I think Dietrich Bonhoeffer meant something similar when he counseled seminarians in the Confessing Church at Finkenwalde, men who would lead God’s people to live counter to the culture: “If we are to [have faith]” he lectured “we must obey a concrete command [Run with perseverance the race set before you]. Without this preliminary step of obedience, our faith will only be pious humbug….Everything depends on the first step. It has a unique quality of its own. The first step of obedience makes Peter leave his nets, and later get out of the ship; it calls upon the young man to leave his riches. Only this new existence, created through obedience, can make faith possible….” A life of faith is an existence marked by perseverance: steady and continuous action over a long period and despite difficulties.

But more, for running the race set before us by God necessitates laying aside every weight and the sin that clings so closely. “Running a race effectively,” writes DeSilva, “requires running unencumbered.” Let good and kindred go! Perhaps this is why Jesus said it was so hard for a community like this to set out on a pilgrimage toward the home we are promised. On one hand, we do not want to leave our hard-earned stuff behind; on the other hand, if we pack it up to take it with us, we not only will be weighed down but left in the dust by those who travel light. Though more than our stuff, the preacher of Hebrews also has in mind our reputation in society that keeps us from doing something brave, our physical security that keeps us from taking risks, our sin [our desire to go our own way] that keeps us from the God who has promised to accompany us every step of the way. Perseverance: steady action over a long period of time in spite of opposition!

But here is the rub. For though we may have unencumbered ourselves along the way willingly or unwittingly, though we may have taken the first step, though we once signed on for the discipline necessary to run well, “…as time goes on” says DeSilva, we become encumbered again, we waver, we turn back.
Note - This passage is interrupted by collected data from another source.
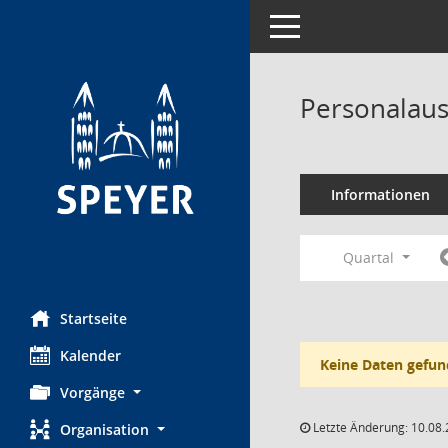
Toggle navigation
Personalaus
Informationen
Quartal
Startseite
Kalender
Keine Daten gefun
Vorgänge
Letzte Änderung: 10.08.
Organisation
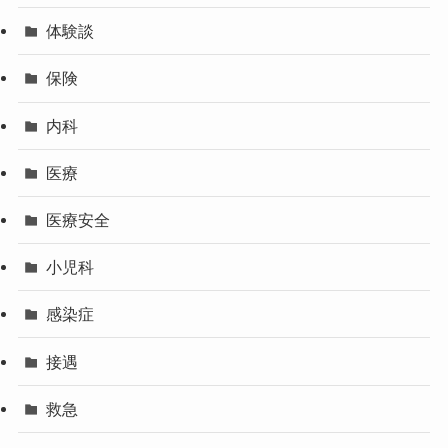
体験談
保険
内科
医療
医療安全
小児科
感染症
接遇
救急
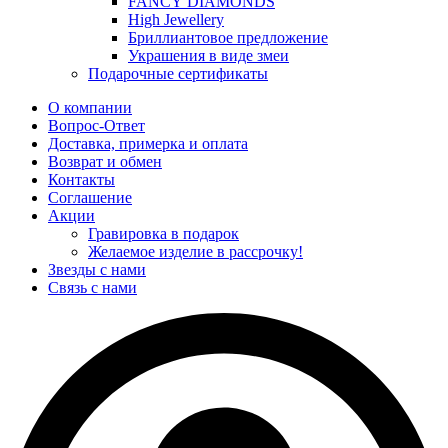
FANCY DIAMONDS
High Jewellery
Бриллиантовое предложение
Украшения в виде змеи
Подарочные сертификаты
О компании
Вопрос-Ответ
Доставка, примерка и оплата
Возврат и обмен
Контакты
Соглашение
Акции
Гравировка в подарок
Желаемое изделие в рассрочку!
Звезды с нами
Связь с нами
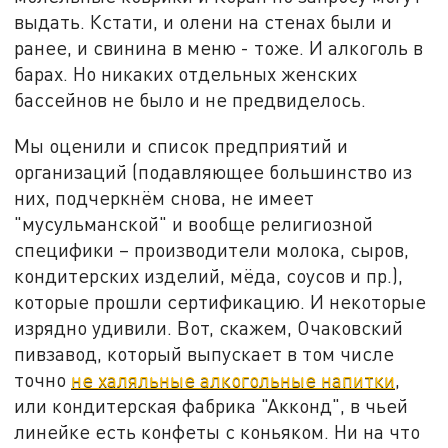
выдать. Кстати, и олени на стенах были и
ранее, и свинина в меню - тоже. И алкоголь в
барах. Но никаких отдельных женских
бассейнов не было и не предвиделось.
Мы оценили и список предприятий и
организаций (подавляющее большинство из
них, подчеркнём снова, не имеет
"мусульманской" и вообще религиозной
специфики – производители молока, сыров,
кондитерских изделий, мёда, соусов и пр.),
которые прошли сертификацию. И некоторые
изрядно удивили. Вот, скажем, Очаковский
пивзавод, который выпускает в том числе
точно
не халяльные алкогольные напитки
,
или кондитерская фабрика "Акконд", в чьей
линейке есть конфеты с коньяком. Ни на что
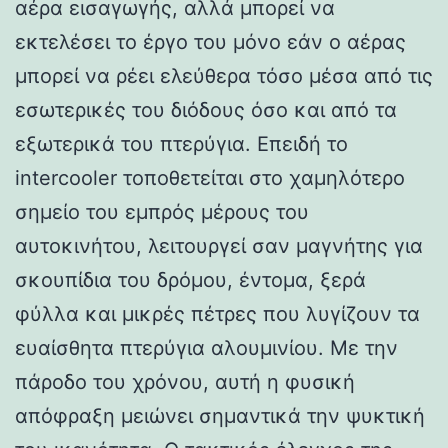
αέρα εισαγωγής, αλλά μπορεί να
εκτελέσει το έργο του μόνο εάν ο αέρας
μπορεί να ρέει ελεύθερα τόσο μέσα από τις
εσωτερικές του διόδους όσο και από τα
εξωτερικά του πτερύγια. Επειδή το
intercooler τοποθετείται στο χαμηλότερο
σημείο του εμπρός μέρους του
αυτοκινήτου, λειτουργεί σαν μαγνήτης για
σκουπίδια του δρόμου, έντομα, ξερά
φύλλα και μικρές πέτρες που λυγίζουν τα
ευαίσθητα πτερύγια αλουμινίου. Με την
πάροδο του χρόνου, αυτή η φυσική
απόφραξη μειώνει σημαντικά την ψυκτική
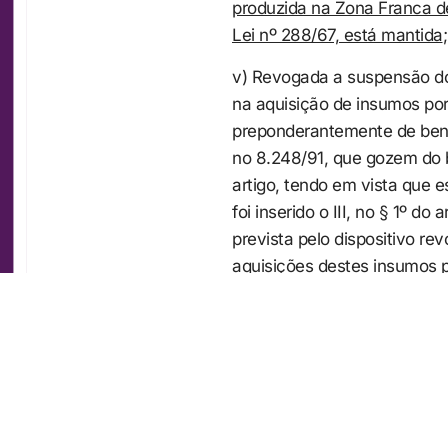
produzida na Zona Franca de
Lei nº 288/67, está mantida
;
v) Revogada a suspensão do IP
na aquisição de insumos por 
preponderantemente de bens 
no 8.248/91, que gozem do 
artigo, tendo em vista que 
foi inserido o III, no § 1º d
prevista pelo dispositivo re
aquisições destes insumos
Por fim, informamos que ess
em
01/04/2020,
observando
COMPARTILHAR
We have “to keep laying aside everything that threatens forward progress in the race.” Again said Calvin, “it is shameful having begun well, to faint in the midst of the course.” But the perseverance in question, you see, is ours. Who can stand?
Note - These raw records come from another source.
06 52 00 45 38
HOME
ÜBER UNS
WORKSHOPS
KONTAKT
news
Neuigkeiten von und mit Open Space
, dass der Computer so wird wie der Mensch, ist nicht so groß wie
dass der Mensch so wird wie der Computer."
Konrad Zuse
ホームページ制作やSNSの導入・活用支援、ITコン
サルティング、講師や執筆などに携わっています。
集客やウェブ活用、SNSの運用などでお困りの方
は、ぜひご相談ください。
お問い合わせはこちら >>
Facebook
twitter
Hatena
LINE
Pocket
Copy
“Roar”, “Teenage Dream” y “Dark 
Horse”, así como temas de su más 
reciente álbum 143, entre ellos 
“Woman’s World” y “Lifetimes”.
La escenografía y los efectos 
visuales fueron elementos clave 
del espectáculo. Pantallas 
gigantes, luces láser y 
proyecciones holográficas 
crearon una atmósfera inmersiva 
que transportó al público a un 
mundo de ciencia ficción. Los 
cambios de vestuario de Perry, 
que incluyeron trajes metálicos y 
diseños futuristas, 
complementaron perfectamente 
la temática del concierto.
Therefore there is, says Webster, a second definition of perseverance--the definition given by the Roman Church. It holds that God’s grace lasts to the end of our life if we have maintained our good works and faith.” But given that we do not maintain our good works and faith (Forgive me Father, for I have sinner), the church acts as the broker of God’s grace, dispensing perseverance…for a price! You will get over the finish line, says the church, if you do what we say. Though again, perseverance at the end of the day is ours to muster.

John Calvin begged to differ and is credited by Webster with the third definition of perseverance: the belief that God’s grace brings the elect to salvation. The perseverance in question, writes Calvin, in life and in death, is God’s. That is to say, the God who began a good work in you will bring it to completion and over the finish line!

I know this is an anxious time for many of you, an exhilarating time for some, an exhausting time for most. But surrounded by so great a cloud of witnesses, may we run the race set before us looking to him who endured hostility so that you and I might not grow weary or lose heart. For the God who has persevered in the saints that have gone before us will persevere in you and me and in this congregation, scolding us perhaps, goading us now and again, but finally carrying us, in all our weariness, to the home for which we have been destined in love. Thanks be to God.